Tools zur Unterstützung
Neben der Open-Source-Bibliothek KoliBri (bereitgestellt vom ITZBund für öffentliche Stellen) gibt es weitere nützliche Werkzeuge:
- WAVE, axe DevTools, Accessi.org – für automatisierte Tests
- BIK BITV-Test – manuelles Prüfverfahren
- React Accessibility Libraries wie Reakit, Reach UI
- Frameworks wie Chakra UI, Bootstrap mit Barrierefreiheitsfunktionen
- VPAT/ACR – Dokumentationsstandard bei öffentlichen Vergaben
Was sagt uns dieser Streifzug durch die Barrierefreiheit von über 20 Jahren
Barrierefreiheit ist kein Randthema, sondern Bestandteil modernen Webdesigns – gesellschaftlich sinnvoll, rechtlich erforderlich, technisch machbar. Tools wie KoliBri, klare rechtliche Rahmenbedingungen (BITV, EN 301549, BFSG) und Checklisten für Anbieter helfen dabei, Webangebote für alle zugänglich zu machen.
Die Rückbesinnung auf Ansätze wie den BIENE-Award zeigt:
Barrierefreiheit ist kein Rückschritt, sondern bei sinnvoller Anwendung eine Bereicherung für alle Nutzergruppen.

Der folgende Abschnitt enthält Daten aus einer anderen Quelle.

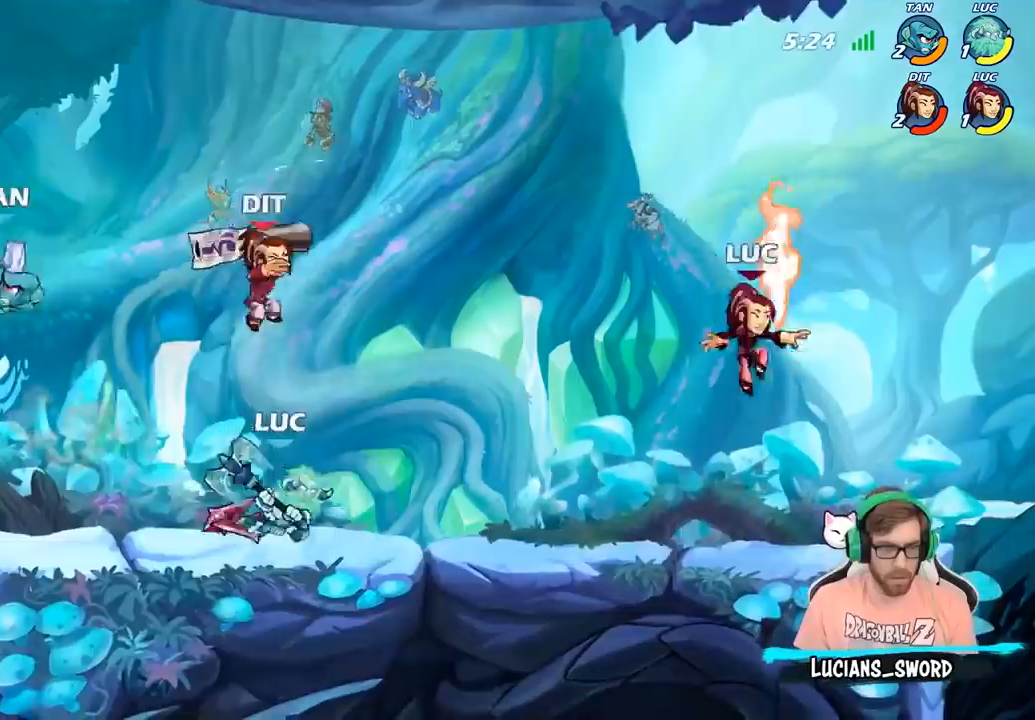
{"buttons": [], "left_stick": "up-left", "right_stick": "center", "events": [[100, "CROSS", "down"], [133, "left_stick", "up-left"], [167, "SQUARE", "down"], [183, "right_stick", "left"], [217, "CROSS", "up"], [217, "SQUARE", "up"], [233, "right_stick", "center"]]}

📌 Praxis-Tipp für Dienstleister:
Für Anbieter von Webangeboten, die digitale Inhalte oder Buchungsfunktionen auf der Website haben, lohnt sich eine erste Prüfung – denn Barrierefreiheit ist nicht nur rechtlich relevant, sondern stärkt auch Vertrauen und Reichweite.
📣 Hinweis in eigener Sache:
Wenn Unterstützung bei der barrierefreien Gestaltung der Website benötigen wird – sei es bei der Prüfung, der Umsetzung oder in der strategischen Planung – einfach Kontakt aufnehmen. Ich werfe gern einen Blick auf Ihr Webangebot und wir besprechen gemeinsam, wie wir es praxisnah und zielgerichtet barrierefrei weiterentwickeln können.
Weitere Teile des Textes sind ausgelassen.